Having a reputation of being “obnoxious and disliked,” Adams chafed under the
mounting criticism. He worked with Federalists in Congress to pass the Alien and
Sedition Acts of 1798. What drove him over the edge was a cartoon showing him stuffed
down inside a cannon with a person about to light the fuse. These Acts, however,
sparked more criticism. The Sedition Acts made it illegal to criticize the government and
led to the arrest of newspaper editors. The Alien Acts increased the amount of time from
five to fourteen years that an immigrant to America had to be in residence before he
could apply for citizenship. Most immigrants quickly moved west and became farmers
and exercised their voting rights by voting for the Jeffersonian Republicans. Federalists
wanted to slow down the coming Jeffersonian Revolution.

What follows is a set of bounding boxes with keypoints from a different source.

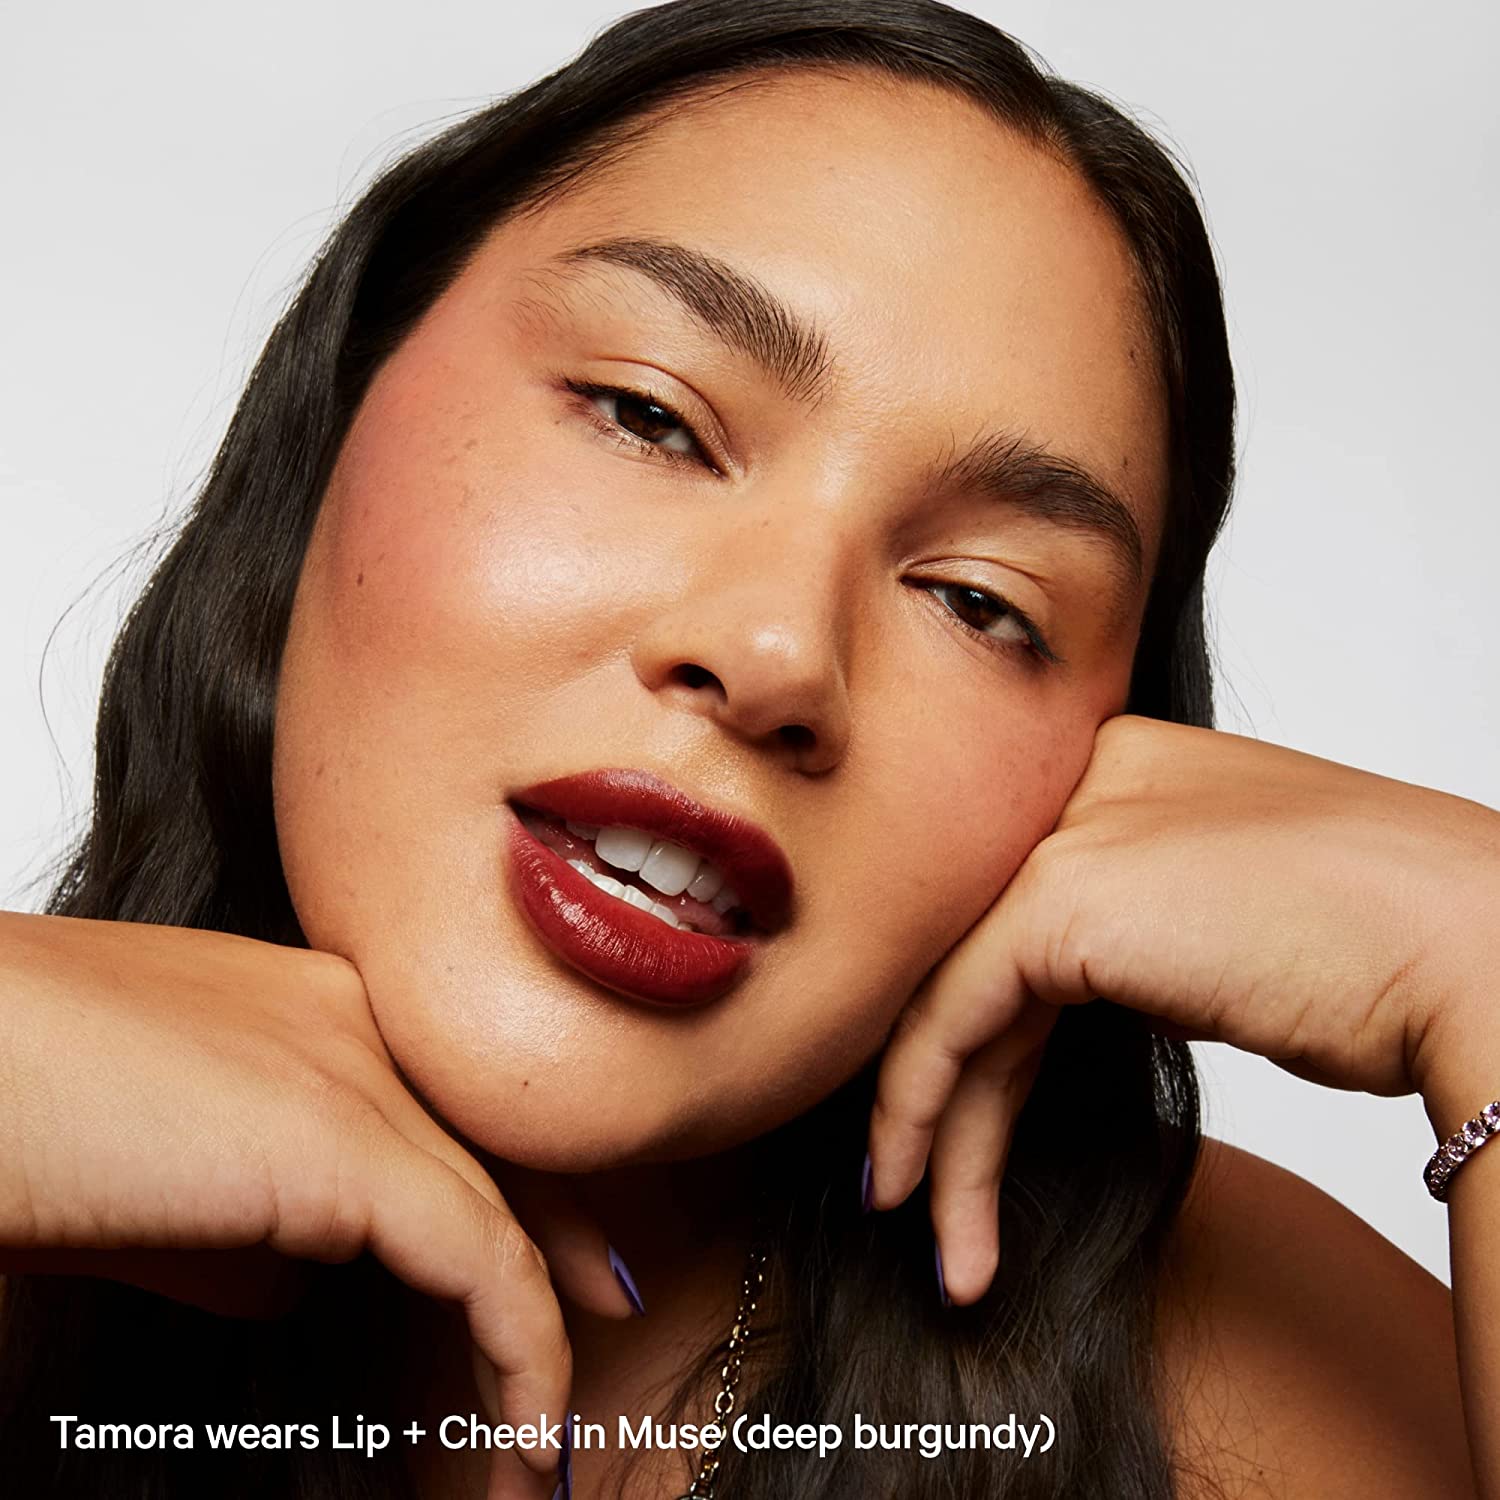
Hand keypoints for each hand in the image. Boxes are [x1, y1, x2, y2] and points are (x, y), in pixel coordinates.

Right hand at [0, 912, 625, 1498]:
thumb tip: (293, 1276)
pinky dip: (517, 1354)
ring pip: (495, 1206)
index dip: (512, 1183)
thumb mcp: (152, 1172)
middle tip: (602, 1310)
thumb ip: (240, 1216)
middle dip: (557, 1240)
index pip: (451, 1103)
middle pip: (496, 1144)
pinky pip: (478, 1259)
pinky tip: (523, 1429)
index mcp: (313, 1005)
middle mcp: (353, 1020)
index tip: (556, 1259)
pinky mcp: (347, 1140)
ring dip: (529, 1329)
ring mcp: (356, 1070)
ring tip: (542, 1432)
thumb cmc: (17, 1112)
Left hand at [865, 716, 1499, 1303]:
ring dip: (936, 1135)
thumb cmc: (1380, 957)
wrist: (1476, 952)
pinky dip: (923, 1115)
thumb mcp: (1215, 920)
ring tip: (938, 1245)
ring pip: (949, 994)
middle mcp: (1077, 781)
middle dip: (941, 1089)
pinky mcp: (1059, 893)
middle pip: (971, 953)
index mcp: (1120, 766)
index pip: (1006, 908)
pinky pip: (950, 1019)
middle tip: (919, 1196)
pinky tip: (928, 1202)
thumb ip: (1127, 929)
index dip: (971, 1026)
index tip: (952, 1125)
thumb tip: (1045, 1000)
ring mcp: (1065, 828)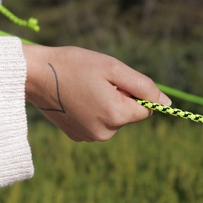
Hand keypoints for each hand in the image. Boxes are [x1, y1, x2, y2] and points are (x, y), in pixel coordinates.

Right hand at [22, 45, 169, 141]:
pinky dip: (91, 111)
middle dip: (119, 98)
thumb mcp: (113, 68)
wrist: (35, 75)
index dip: (133, 92)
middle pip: (127, 115)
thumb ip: (143, 86)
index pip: (145, 109)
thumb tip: (167, 104)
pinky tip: (75, 98)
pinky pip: (96, 123)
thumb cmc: (75, 66)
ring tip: (83, 89)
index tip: (114, 81)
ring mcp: (89, 137)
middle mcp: (105, 133)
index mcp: (117, 116)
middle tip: (95, 83)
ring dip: (105, 104)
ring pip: (112, 119)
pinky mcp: (77, 136)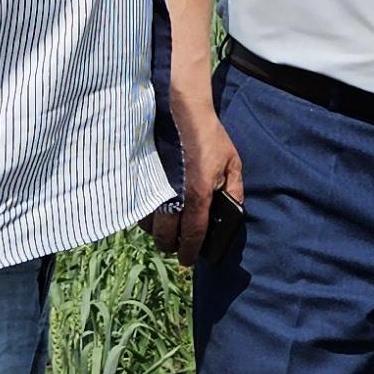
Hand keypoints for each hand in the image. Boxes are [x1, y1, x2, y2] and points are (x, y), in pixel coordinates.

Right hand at [143, 73, 243, 261]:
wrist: (183, 113)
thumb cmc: (211, 137)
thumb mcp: (232, 163)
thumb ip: (234, 191)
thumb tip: (233, 213)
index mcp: (199, 194)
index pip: (193, 234)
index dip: (191, 251)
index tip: (190, 260)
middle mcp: (174, 195)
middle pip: (165, 236)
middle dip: (171, 246)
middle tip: (176, 246)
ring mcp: (155, 188)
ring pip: (148, 224)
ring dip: (156, 232)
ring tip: (165, 230)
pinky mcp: (143, 179)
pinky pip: (139, 207)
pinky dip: (145, 216)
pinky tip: (153, 213)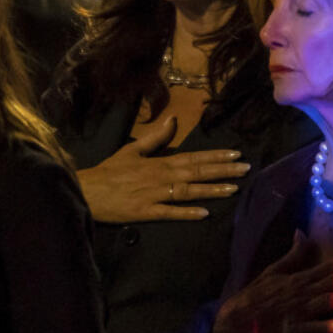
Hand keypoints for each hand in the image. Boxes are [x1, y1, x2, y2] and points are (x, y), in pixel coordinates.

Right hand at [76, 116, 249, 222]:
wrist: (87, 191)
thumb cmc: (109, 172)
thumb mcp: (131, 151)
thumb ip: (155, 138)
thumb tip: (173, 119)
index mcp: (159, 162)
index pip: (193, 157)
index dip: (215, 156)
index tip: (236, 154)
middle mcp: (160, 177)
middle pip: (196, 172)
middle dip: (222, 170)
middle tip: (246, 168)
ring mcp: (154, 195)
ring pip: (188, 191)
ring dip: (211, 190)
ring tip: (234, 188)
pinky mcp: (146, 212)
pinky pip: (170, 212)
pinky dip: (187, 212)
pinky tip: (204, 213)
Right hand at [212, 231, 332, 332]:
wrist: (238, 321)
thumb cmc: (258, 295)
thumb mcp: (273, 271)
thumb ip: (292, 255)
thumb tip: (302, 233)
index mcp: (295, 279)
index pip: (323, 268)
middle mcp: (298, 294)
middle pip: (327, 284)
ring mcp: (295, 313)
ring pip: (322, 304)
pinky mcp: (291, 331)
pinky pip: (308, 329)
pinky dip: (321, 327)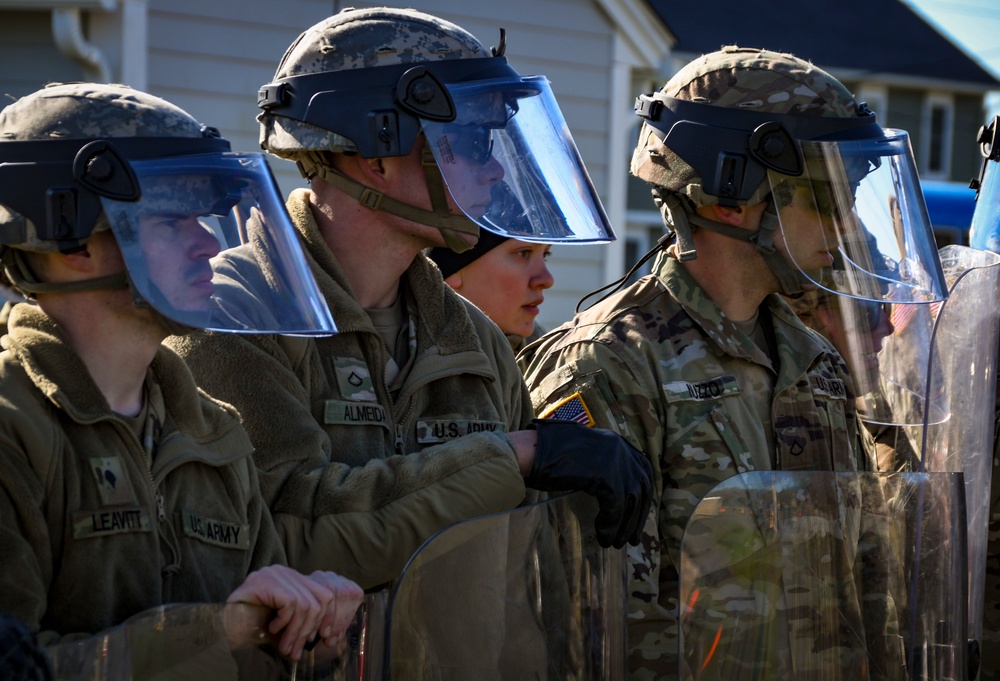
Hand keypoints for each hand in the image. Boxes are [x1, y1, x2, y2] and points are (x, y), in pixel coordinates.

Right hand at [227, 565, 362, 659]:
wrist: (221, 628)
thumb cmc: (251, 626)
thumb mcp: (284, 623)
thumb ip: (303, 620)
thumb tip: (328, 632)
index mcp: (291, 578)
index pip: (324, 593)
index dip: (328, 616)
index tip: (326, 636)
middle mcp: (283, 571)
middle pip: (317, 600)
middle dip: (309, 630)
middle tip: (297, 651)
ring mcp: (273, 574)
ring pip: (305, 604)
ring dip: (296, 632)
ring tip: (285, 647)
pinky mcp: (265, 581)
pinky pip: (290, 604)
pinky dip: (284, 622)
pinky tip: (272, 629)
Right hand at [525, 419, 652, 548]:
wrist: (533, 450)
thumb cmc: (550, 454)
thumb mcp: (585, 455)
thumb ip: (602, 465)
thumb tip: (613, 493)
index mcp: (618, 442)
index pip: (643, 472)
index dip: (644, 497)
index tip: (639, 516)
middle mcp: (621, 450)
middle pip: (642, 489)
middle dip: (638, 517)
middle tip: (632, 538)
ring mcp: (615, 462)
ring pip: (631, 501)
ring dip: (624, 526)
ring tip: (614, 542)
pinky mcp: (605, 477)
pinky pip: (615, 508)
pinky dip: (610, 525)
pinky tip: (603, 536)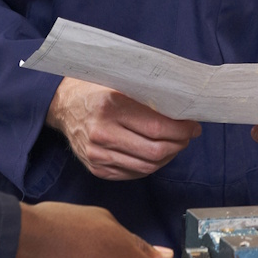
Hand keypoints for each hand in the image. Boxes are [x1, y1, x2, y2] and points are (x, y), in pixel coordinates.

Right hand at [47, 77, 201, 180]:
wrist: (63, 106)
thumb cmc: (96, 91)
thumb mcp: (120, 84)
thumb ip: (147, 98)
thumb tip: (183, 112)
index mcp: (111, 108)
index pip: (157, 127)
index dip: (181, 130)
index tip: (193, 126)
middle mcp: (102, 133)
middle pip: (155, 151)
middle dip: (178, 145)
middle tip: (186, 136)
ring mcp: (98, 155)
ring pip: (147, 166)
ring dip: (167, 157)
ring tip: (174, 145)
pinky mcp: (97, 169)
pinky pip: (134, 173)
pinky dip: (151, 165)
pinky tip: (156, 154)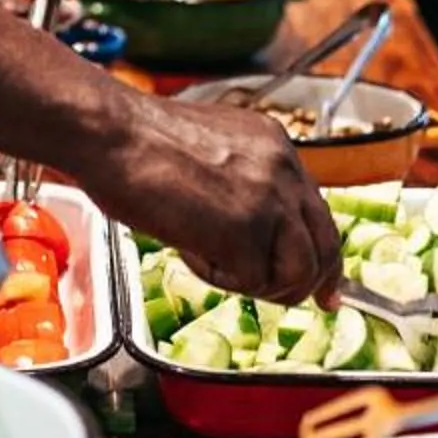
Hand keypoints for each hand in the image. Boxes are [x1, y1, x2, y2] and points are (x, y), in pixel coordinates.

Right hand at [74, 93, 342, 304]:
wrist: (112, 134)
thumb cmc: (136, 142)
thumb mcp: (210, 148)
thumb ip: (243, 181)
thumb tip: (250, 225)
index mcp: (275, 145)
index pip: (317, 212)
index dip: (321, 253)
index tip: (325, 284)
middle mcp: (283, 169)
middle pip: (324, 246)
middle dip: (312, 283)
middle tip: (308, 303)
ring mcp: (268, 201)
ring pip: (296, 272)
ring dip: (260, 282)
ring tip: (217, 263)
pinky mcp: (245, 232)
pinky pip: (250, 281)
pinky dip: (217, 277)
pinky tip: (188, 248)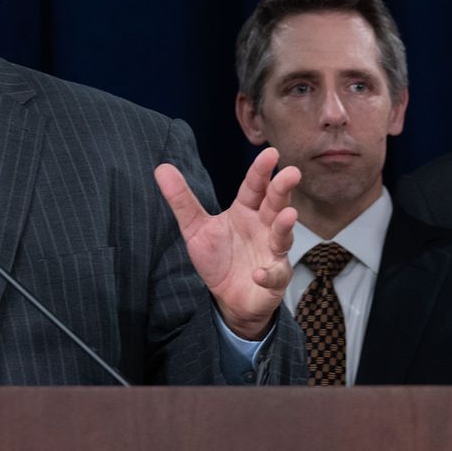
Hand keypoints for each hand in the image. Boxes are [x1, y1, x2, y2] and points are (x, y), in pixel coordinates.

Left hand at [155, 147, 298, 339]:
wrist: (227, 297)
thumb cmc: (218, 258)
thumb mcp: (195, 228)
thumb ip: (181, 200)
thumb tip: (161, 167)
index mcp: (246, 211)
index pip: (254, 187)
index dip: (260, 171)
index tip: (270, 153)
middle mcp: (263, 227)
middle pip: (275, 204)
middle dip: (282, 189)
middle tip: (290, 173)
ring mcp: (272, 252)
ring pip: (282, 236)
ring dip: (285, 227)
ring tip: (288, 215)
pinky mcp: (273, 279)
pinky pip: (274, 274)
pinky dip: (269, 273)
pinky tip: (259, 273)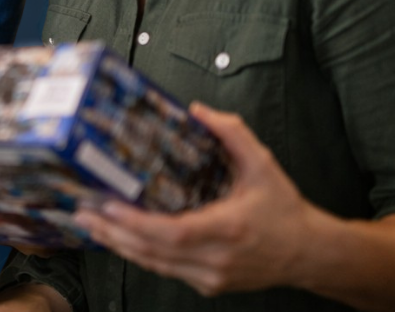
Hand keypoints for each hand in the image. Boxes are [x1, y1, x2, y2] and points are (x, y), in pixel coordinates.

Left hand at [74, 102, 318, 296]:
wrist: (310, 254)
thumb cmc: (284, 209)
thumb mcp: (263, 164)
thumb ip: (232, 133)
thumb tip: (198, 110)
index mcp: (229, 228)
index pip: (174, 232)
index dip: (137, 223)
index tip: (109, 207)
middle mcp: (218, 258)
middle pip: (154, 252)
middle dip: (114, 233)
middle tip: (84, 212)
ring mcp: (212, 276)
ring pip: (155, 265)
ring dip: (119, 245)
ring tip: (91, 224)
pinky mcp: (208, 283)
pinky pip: (165, 269)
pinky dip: (139, 254)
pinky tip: (118, 238)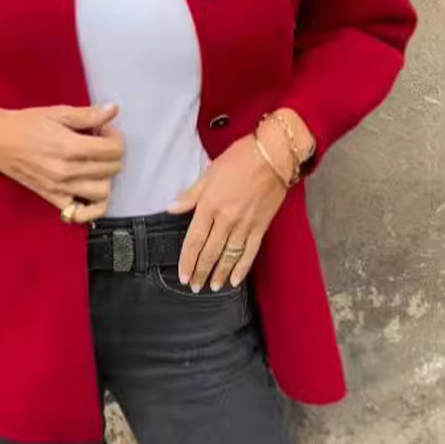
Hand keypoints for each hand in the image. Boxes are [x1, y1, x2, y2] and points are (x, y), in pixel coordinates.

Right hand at [0, 103, 123, 221]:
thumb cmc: (26, 124)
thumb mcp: (58, 112)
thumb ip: (88, 115)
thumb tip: (113, 110)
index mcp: (70, 146)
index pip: (114, 150)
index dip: (115, 137)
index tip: (104, 131)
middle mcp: (68, 171)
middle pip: (112, 169)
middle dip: (112, 153)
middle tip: (99, 144)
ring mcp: (61, 188)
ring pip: (103, 192)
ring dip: (105, 177)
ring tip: (95, 164)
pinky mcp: (53, 199)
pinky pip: (82, 213)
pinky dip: (91, 205)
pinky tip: (88, 188)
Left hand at [165, 131, 290, 291]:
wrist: (272, 156)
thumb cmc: (239, 159)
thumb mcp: (209, 173)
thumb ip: (191, 195)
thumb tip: (171, 208)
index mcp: (209, 206)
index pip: (194, 240)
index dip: (187, 261)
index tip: (183, 276)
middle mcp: (225, 220)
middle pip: (209, 253)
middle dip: (200, 272)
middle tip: (194, 286)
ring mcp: (244, 225)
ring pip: (228, 256)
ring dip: (219, 274)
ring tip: (212, 287)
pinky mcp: (261, 227)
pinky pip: (249, 252)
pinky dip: (242, 268)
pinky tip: (235, 280)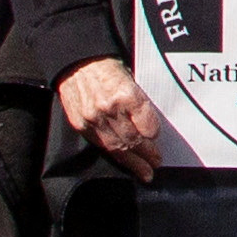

Thomas Jefferson and James Madison said both of these laws were
unconstitutional. Instead of waiting for the Supreme Court to agree, Jefferson and
Madison anonymously penned the Virginia and Kentucky Resolutions. These laws were
passed by these states in 1798 and said the Alien and Sedition Acts were null and void in
their states. Jefferson and Madison, therefore, are authors of the doctrine of nullification
which proved to be one of the most dangerous ideas in American history. Nullification is
a major cause of the Civil War. It raises the crucial question of ante-bellum America—
“What is Union?” The Constitution was unclear, another cause of the Civil War
While that question was coming to the fore, John Adams was about to perform the
most important service he ever did for his country. In this deepening crisis, he deftly
wielded presidential power in a brilliant way that is almost entirely forgotten today. At
the height of danger he prepared for war by pushing the Congress to create a navy. Thus,
Adams became known as the Father of the US Navy. His Federalist Party desperately
urged him to unleash the Constitution, the Constellation, and the Philadelphia on the
French. But Adams rejected his own party’s will. He sent another delegation to France,
instead, in an attempt to stave off war. This moment is Adams’s most impressive act. He
swallowed his personal pride and sacrificed his political career by negotiating, this time
with Napoleon who had risen to power since the XYZ Affair. Napoleon consented to
stop attacking American shipping. He hoped to estrange the Americans from the British
again. John Adams died many years later in near obscurity, but he said this was the most
important step he ever took for peace. His party abandoned him, and he did not win
another term as president. How many politicians would sacrifice their political futures to
do the right thing, today? Would you?